I’m not very good with the throwing knife: all I did was smash him in the head with the hilt. Oh well. There go my cool points. I light the fuse that connects up to the fireworks then jump down to the ground. As I land, the tree above me explodes. Twenty exhibition fireworks all going off at once makes quite a spectacle. The bad boy nearest me looks up and I slash him across the throat with my knuckle knife, circa 1914 vintage. While he’s gurgling away I kick the next one in the crotch and start running. There’s swearing and spluttering all around me and I can hear the sound of police sirens a few streets away. I pick up the throwing knife. The drone I threw it at is still on the ground. I stick it in his thigh and move on. There’s sparks raining down everywhere, mingling with the smoke, and the screams, and the coughing.
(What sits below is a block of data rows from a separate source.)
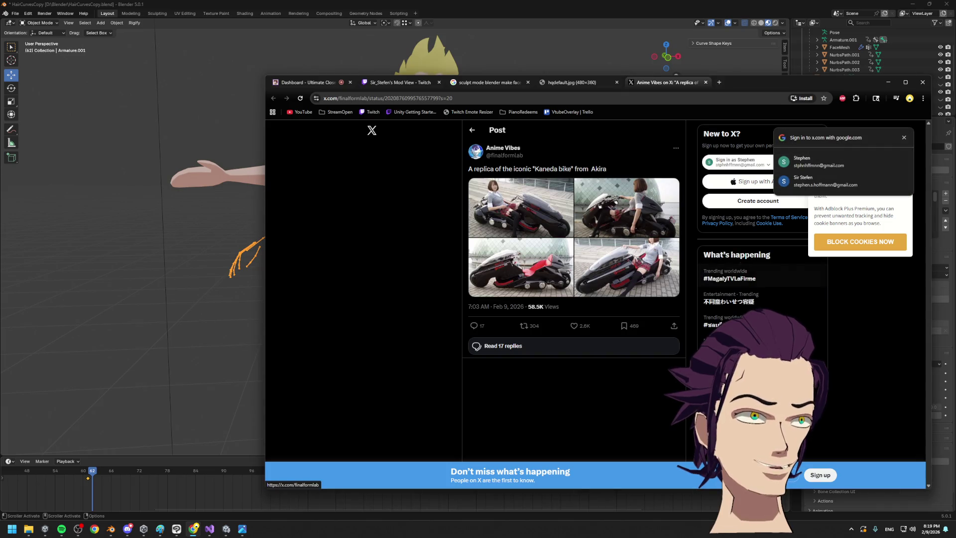
Dismiss the sign-in prompt and flip through the Kaneda bike post's first photos
{"action": "left_click", "coordinate": [905, 139]}
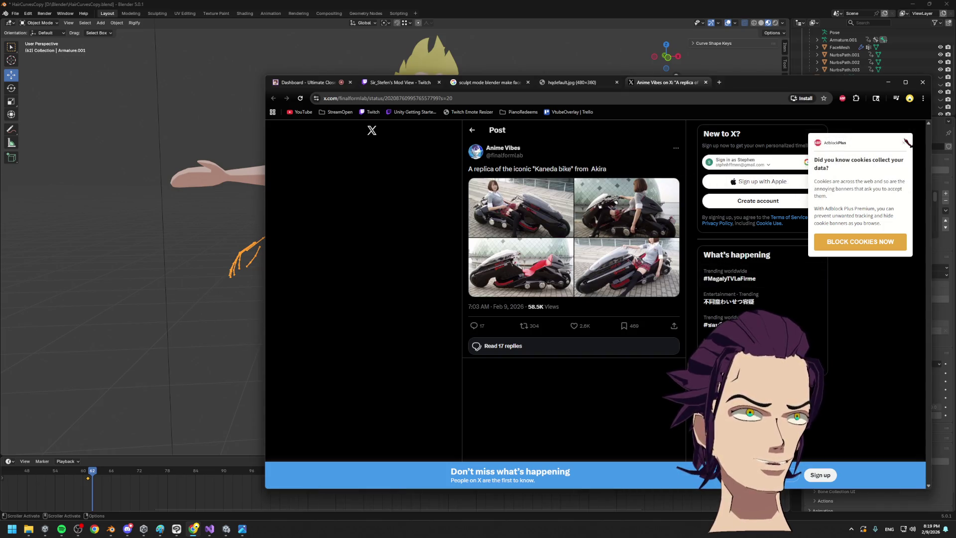
{"action": "left_click", "coordinate": [548, 209]}
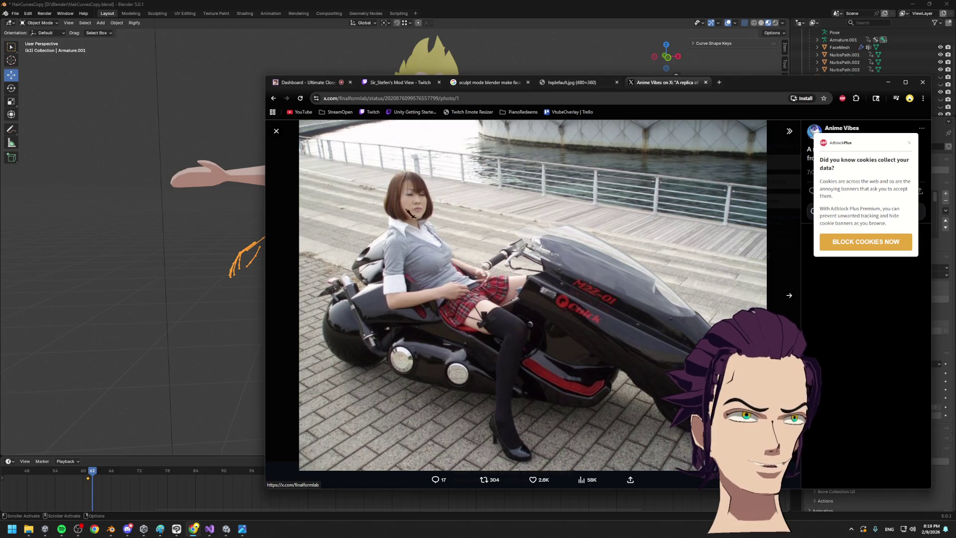
{"action": "left_click", "coordinate": [790, 301]}
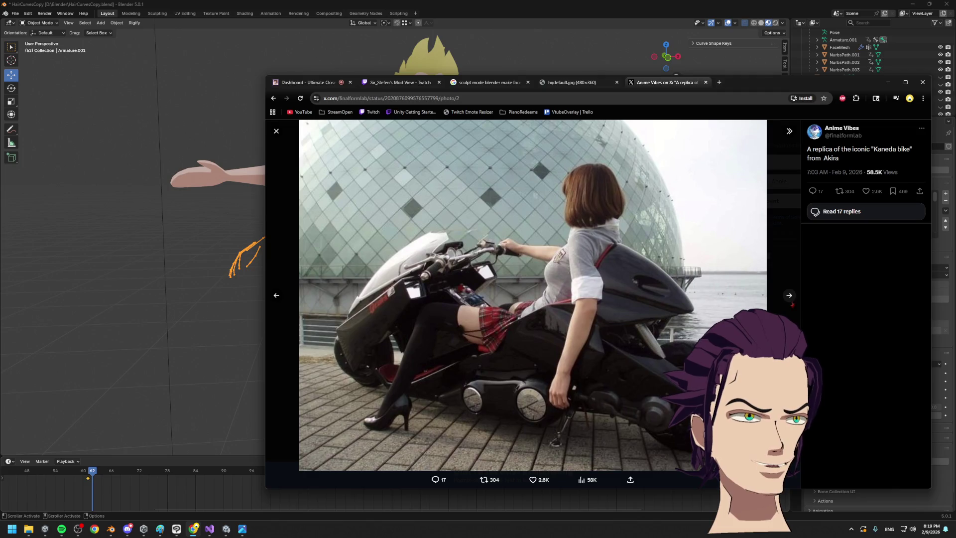
{"action": "left_click", "coordinate": [792, 303]}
Lucky I’m wearing my mask and goggles really, isn’t it? There are two left in front of me so I start running towards them.
‘Bloody hell, it’s
Apocalypse Now
.’ The team gathered in the police incident room have gone quiet as they watch the carnage unfold on the screen. It’s hard to see anything clearly after the tree explodes, even with the expensive equipment that was used to film it. The whole scene is wreathed in white swirling smoke and shimmering crackling stars.
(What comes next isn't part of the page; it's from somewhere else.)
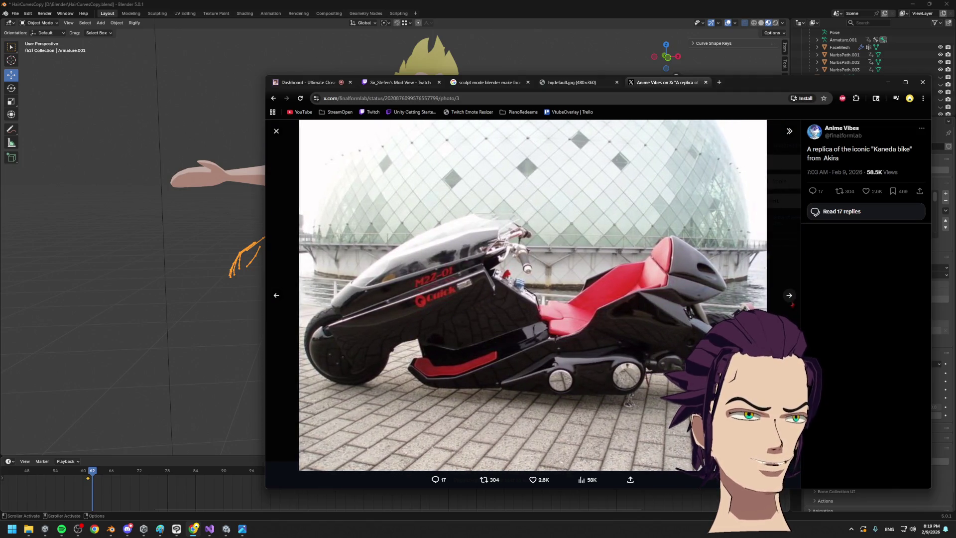
{"action": "left_click", "coordinate": [791, 303]}
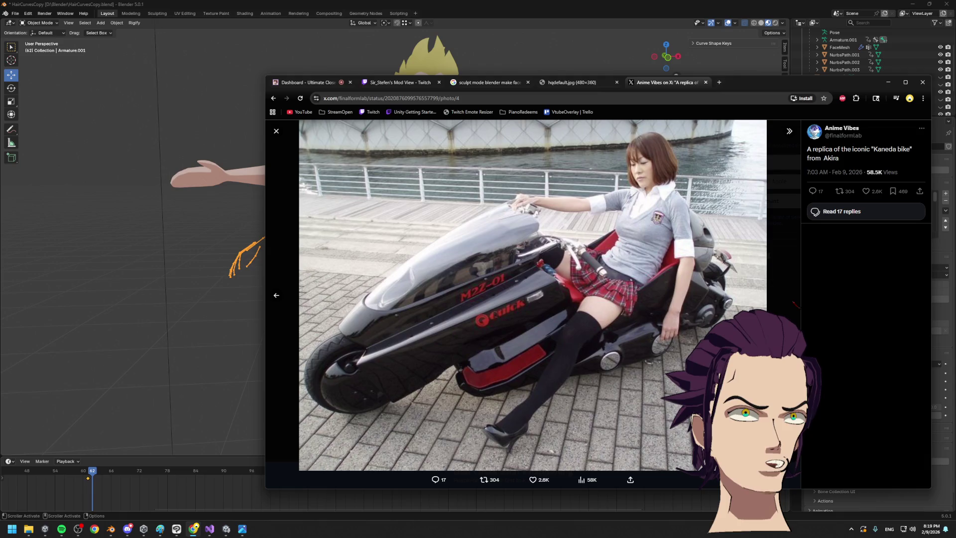
{"action": "left_click", "coordinate": [794, 303]}
View the bottom-left bike photo and its neighbours, then switch back to Blender
{"action": "left_click", "coordinate": [527, 273]}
‘I’m pretty sure I saw a rocket,’ quips Stone. Loss ignores her, concentrating on the figure running around the gang members. In the oversized goggles her face could be an insect’s, or some alien being’s.
‘One swipe and she’ll be down. That’s all it would take. Why would she risk it?’ he mutters.
‘Well that’s obvious,’ Stone says. ‘She’s laughing at them. She’s making them look ridiculous in the eyes of their peers.’ On the screen, two of the gang boys dive to the ground as Tuesday runs towards them. ‘Plus, according to our friend Drake, she thinks she’s dead already. Who could possibly touch her?’.